| 02:45 Uhr

Flickschusterei wird jetzt nicht mehr betrieben

Erst musste der Fußboden komplett raus, bevor er nun in den nächsten Tagen neu aufgebaut werden kann.
Erst musste der Fußboden komplett raus, bevor er nun in den nächsten Tagen neu aufgebaut werden kann. FOTO: Joachim Rehle/jor1
Bad Muskau. Bei der Sanierung der Sporthalle in Bad Muskau wird den Missständen auf den Grund gegangen. Und dabei gibt es so manche Überraschung. Regina Weiß

In der Sporthalle in Bad Muskau haben die Bauarbeiter das Sagen, seit Montag die Bodenleger. Vier Wochen werden sie zu tun haben. Damit hat Hauptamtsleiter Dirk Eidtner die Hoffnung, dass die Sanierung eher beendet sein könnte, als ursprünglich geplant war. Ende September war bislang als Fertigstellungstermin anvisiert worden. Die Arbeiten haben im Juni begonnen, nachdem lange darüber geredet worden war.

1995 wurde die Sporthalle Muskau eingeweiht. Im Laufe der Zeit zeigten immer mehr Macken, dass saniert werden muss. Deutlichstes Zeichen war der wellige Hallenboden. Für die Handballer, aber auch für den Schulsport keine idealen Bedingungen. "Brücken in die Zukunft" - das Förderprogramm eröffnete der Stadt die Möglichkeit, die Probleme abzustellen. Letztlich zeigte sich, was bei der Halle alles im Argen liegt. "Ich weiß ja nicht, wer das damals gemauert hat", schüttelt Bürgermeister Andreas Bänder (CDU) den Kopf. Er meint die Wände, die hinter den Fliesen in den Duschräumen zutage kamen. "So was habe ich noch nicht gesehen", so Bänder über dieses Stückwerk. Das wurde nur entdeckt, weil man sich entschlossen hat, alle Fliesen - nicht nur die gerissenen - zu erneuern. Diese Vorgehensweise war für die Stadt sinnvoller, als nur zu flicken.

Mit Flicken war auch dem Sportboden nicht mehr beizukommen.
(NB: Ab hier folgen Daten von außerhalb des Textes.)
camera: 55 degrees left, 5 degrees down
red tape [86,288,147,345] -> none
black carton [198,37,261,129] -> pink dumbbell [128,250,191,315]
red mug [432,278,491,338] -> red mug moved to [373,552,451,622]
Hier wurde alles entfernt und auch dort war laut Bürgermeister eine Überraschung zu erleben: Rigipsplatten, die als Dämmerung dienen verbaut worden waren, waren nur noch Brösel. Der Einbau dieses Materials sei wohl damals nicht so unüblich gewesen, hat Dirk Eidtner in Erfahrung gebracht. Der Aufbau wurde komplett entfernt und wird erneuert - bis hin zum neuen und vor allem glatten Sportboden.

Eines der wichtigsten Unterfangen ist die Sanierung der Hebeanlage. Diese befördert Regen- und Abwasser in den Kanal. Und das soll sie dauerhaft tun, damit die Sporthalle von weiteren Feuchtigkeitsschäden bewahrt bleibt. Diese sind nämlich der Grund des gesamten Übels im Sportboden. Weil die Hebeanlage aber bei Stromausfall ihren Dienst einstellt und das erst kürzlich bei einem starken Gewitter demonstriert hat, wird am Notausgang nun eine weitere Stufe eingebaut, um bei starken Güssen ein Eindringen von Oberflächenwasser zu verhindern.

Durch den Arbeitsaufwand und die Baukostenentwicklung musste die Stadt bereits registrieren, dass das Vorhaben teurer wird. Nun hofft die Kommune, dass sie zur ihren bereits bewilligten 127 500-Euro-Förderung noch einen Nachschlag bekommt. Das Ansinnen ist bereits angemeldet. Bürgermeister Andreas Bänder geht davon aus, dass darüber frühestens im Oktober entschieden wird.